Tony Blair est prêt à reprendre du service en politique afin de contrer le Brexit.

Tony Blair prêt à se salir les mains pour contrer le Brexit

L'ancien Premier ministre britannique Tony Blair a annoncé lundi qu'il comptait s'investir davantage contre le Brexit. Mais son image très abîmée au Royaume-Uni semble empêcher tout retour sur le devant de la scène.
L'hypothèse, régulièrement alimentée par l'intéressé lui-même et ravivée depuis deux ans par les difficultés du parti travailliste dirigé par le très à gauche Jeremy Corbyn, revient hanter le paysage politique britannique.
«Je suis de retour», assure le champion du New Labour au quotidien Daily Mirror dans une des nombreuses interviews qu'il a données à l'occasion du 20e anniversaire de la victoire historique des travaillistes en 1997.
Face à la perspective d'un Brexit qu'il abhorre, l'ancien Premier ministre de 1997 à 2007 se dit déterminé à se «salir les mains». «Ce Brexit m'a directement motivé pour être plus impliqué dans la politique», explique l'ancien dirigeant âgé de 63 ans.
Les modalités pratiques de ce «comeback» restent cependant floues. Et le résultat pourrait être moins spectaculaire que les unes tapageuses des tabloïds britanniques.
Déjà, M. Blair précise qu'il ne va pas briguer un siège de député lors des prochaines élections législatives du 8 juin, ni repartir à la conquête du Labour.
«Non, je ne reviens pas en première ligne», admet-il dans un entretien à la presse étrangère en insistant plutôt sur son institut nouvellement créé, destiné à combattre le populisme et promouvoir «un renouveau du centre».
Pour Steven Fielding, professeur à l'université de Nottingham, Tony Blair «ne sera pas le roi Arthur qui sort de son sommeil pour venir sauver l'Angleterre». «Tony Blair est une figure connue sur le plan international mais les gens ne réalisent pas forcément à quel point sa marque est devenu toxique. Il me rappelle Margaret Thatcher dont le monde continuait à louer l'importance après qu'elle eut quitté le pouvoir alors qu'elle n'était en réalité plus qu'un motif d'embarras pour son parti» conservateur, ajoute ce spécialiste du Labour.
«Flot de critiques»
Réformiste obstiné, charismatique et énergique, Tony Blair a certes été l'un des Premiers ministres britanniques les plus populaires de l'Histoire, réélu à trois reprises. Mais son bilan et sa réputation ont été irrémédiablement entachés par sa décision d'engager son pays dans la guerre en Irak en 2003.

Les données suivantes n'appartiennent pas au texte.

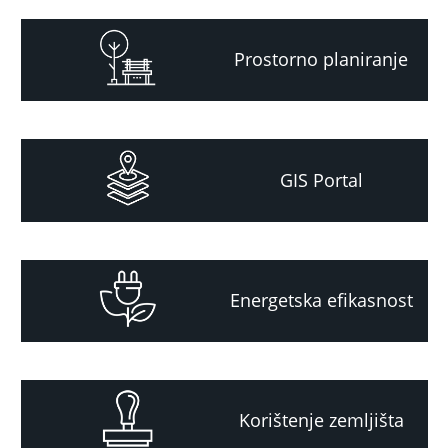
Prostorno planiranje
GIS Portal
Energetska efikasnost
Korištenje zemljišta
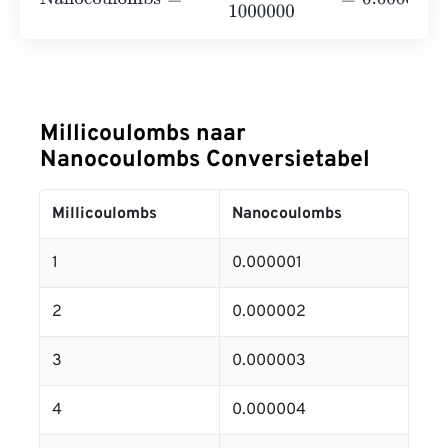
Millicoulombs naar
Nanocoulombs Conversietabel
Millicoulombs
Nanocoulombs
1
0.000001
2
0.000002
3
0.000003
4
0.000004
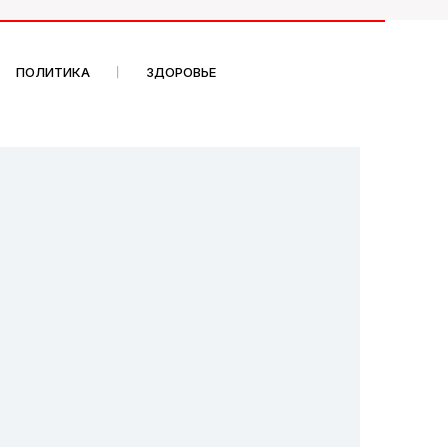
ПОЛИТИКА
ЗДОРОВЬЕ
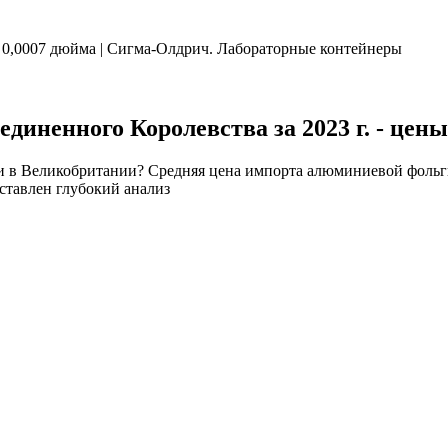
 0,0007 дюйма | Сигма-Олдрич. Лабораторные контейнеры
иненного Королевства за 2023 г. - цены
ги в Великобритании? Средняя цена импорта алюминиевой фольги
ставлен глубокий анализ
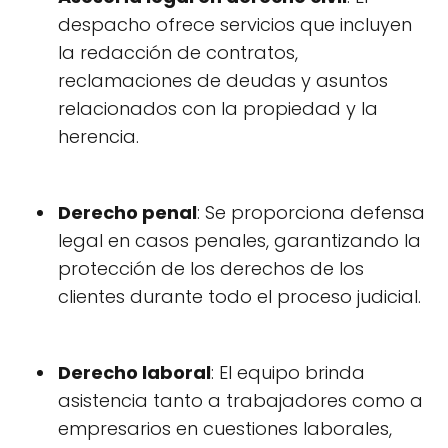
despacho ofrece servicios que incluyen
la redacción de contratos,
reclamaciones de deudas y asuntos
relacionados con la propiedad y la
herencia.
Derecho penal
: Se proporciona defensa
legal en casos penales, garantizando la
protección de los derechos de los
clientes durante todo el proceso judicial.
Derecho laboral
: El equipo brinda
asistencia tanto a trabajadores como a
empresarios en cuestiones laborales,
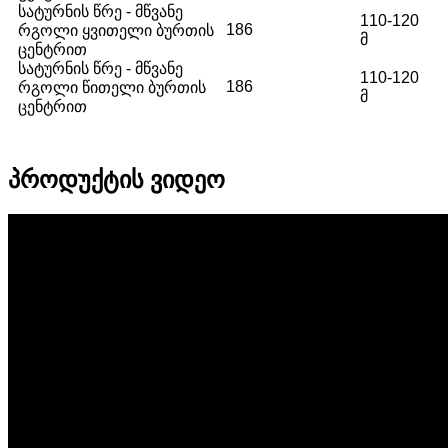
სატურნის წრე - მწვანე
110-120
186
რგოლი ყვითელი ბურთის
მ
ცენტრით
სატურნის წრე - მწვანე
110-120
186
რგოლი წითელი ბურთის
მ
ცენტრით
პროდუქტის ვიდეო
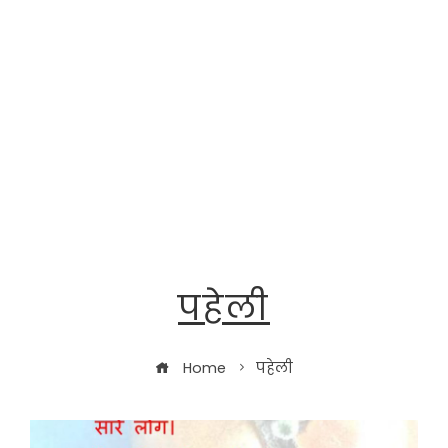
पहेली
Home
पहेली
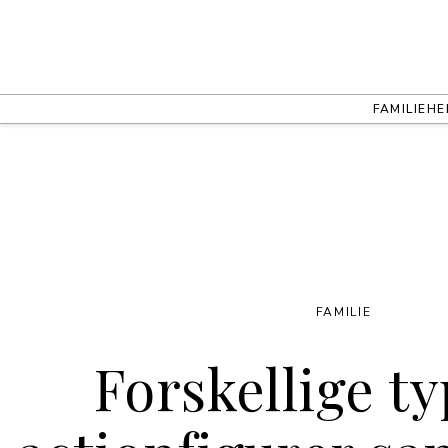
FAMILIE
HE
FAMILIE
Forskellige t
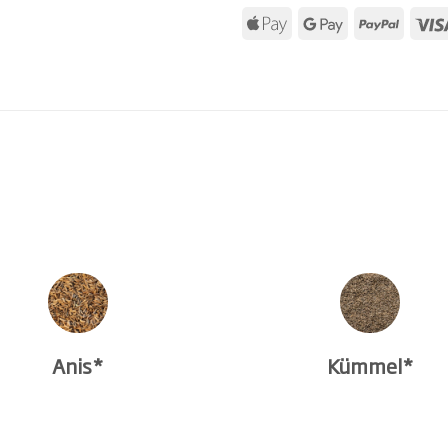
Anis*
Kümmel*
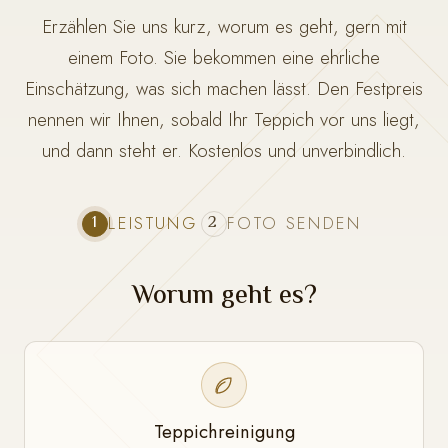
Erzählen Sie uns kurz, worum es geht, gern mit
einem Foto. Sie bekommen eine ehrliche
Einschätzung, was sich machen lässt. Den Festpreis
nennen wir Ihnen, sobald Ihr Teppich vor uns liegt,
und dann steht er. Kostenlos und unverbindlich.
1
2
LEISTUNG
FOTO SENDEN
Worum geht es?
Teppichreinigung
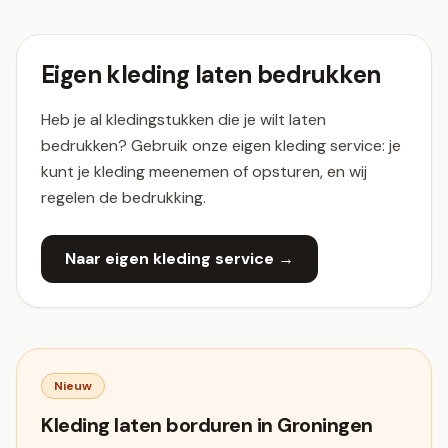
Eigen kleding laten bedrukken
Heb je al kledingstukken die je wilt laten
bedrukken? Gebruik onze eigen kleding service: je
kunt je kleding meenemen of opsturen, en wij
regelen de bedrukking.
Naar eigen kleding service →
Nieuw
Kleding laten borduren in Groningen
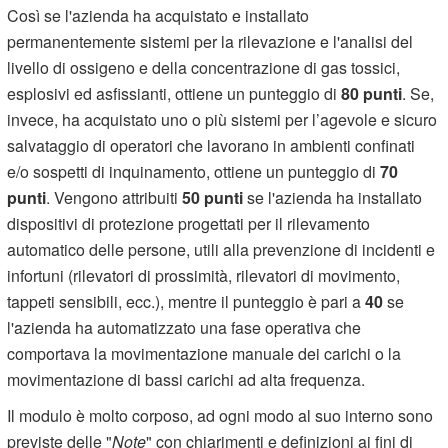
Così se l'azienda ha acquistato e installato
permanentemente sistemi per la rilevazione e l'analisi del
livello di ossigeno e della concentrazione di gas tossici,
esplosivi ed asfissianti, ottiene un punteggio di
80 punti
. Se,
invece, ha acquistato uno o più sistemi per l’agevole e sicuro
salvataggio di operatori che lavorano in ambienti confinati
e/o sospetti di inquinamento, ottiene un punteggio di
70
punti
. Vengono attribuiti
50 punti
se l'azienda ha installato
dispositivi di protezione progettati per il rilevamento
automatico delle persone, utili alla prevenzione di incidenti e
infortuni (rilevatori di prossimità, rilevatori di movimento,
tappeti sensibili, ecc.), mentre il punteggio è pari a
40
se
l'azienda ha automatizzato una fase operativa che
comportava la movimentazione manuale dei carichi o la
movimentazione di bassi carichi ad alta frequenza.
Il modulo è molto corposo, ad ogni modo al suo interno sono
previste delle "
Note
" con chiarimenti e definizioni ai fini di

Depuis son départ du 10 Downing Street en 2007, sa cote de popularité a continué à chuter, en raison notamment de ses engagements lucratifs auprès de banques et de gouvernements comme le Kazakhstan, qui ont contribué à une fortune personnelle estimée à plusieurs dizaines de millions de livres.
Selon un sondage YouGov publié en novembre, il recueille 74 % d'opinions défavorables, contre seulement 14% d'opinions favorables.
«Son image est ternie de manière irréparable», souligne Steven Fielding qui ne voit pas comment Tony Blair pourrait un jour se représenter à des élections.
L'ancien Premier ministre semble en avoir conscience lorsqu'il confie au Daily Mirror: «Je sais que dès que je vais mettre la tête dehors, je vais me prendre un flot de critiques». Dès lors il n'est «pas certain de pouvoir initier un mouvement politique». Mais il compte «peser sur le débat».
Déjà engagé dans la campagne pour le maintien dans l'Union européenne, il assure ne pas vouloir aller à l'encontre du peuple britannique qui a opté, à près de 52%, pour un divorce avec l'Union européenne lors du référendum du 23 juin 2016.
Il compte surtout militer contre la perspective d'un Brexit «dur» à l'issue des deux années de négociations qui viennent de débuter entre Londres et l'UE.
«Le marché unique européen, c'était la Ligue des champions en matière commerciale. Un accord commercial (entre le Royaume-Uni et l'UE), ce serait comme la deuxième division. Nous nous reléguons nous-mêmes», avertit-il.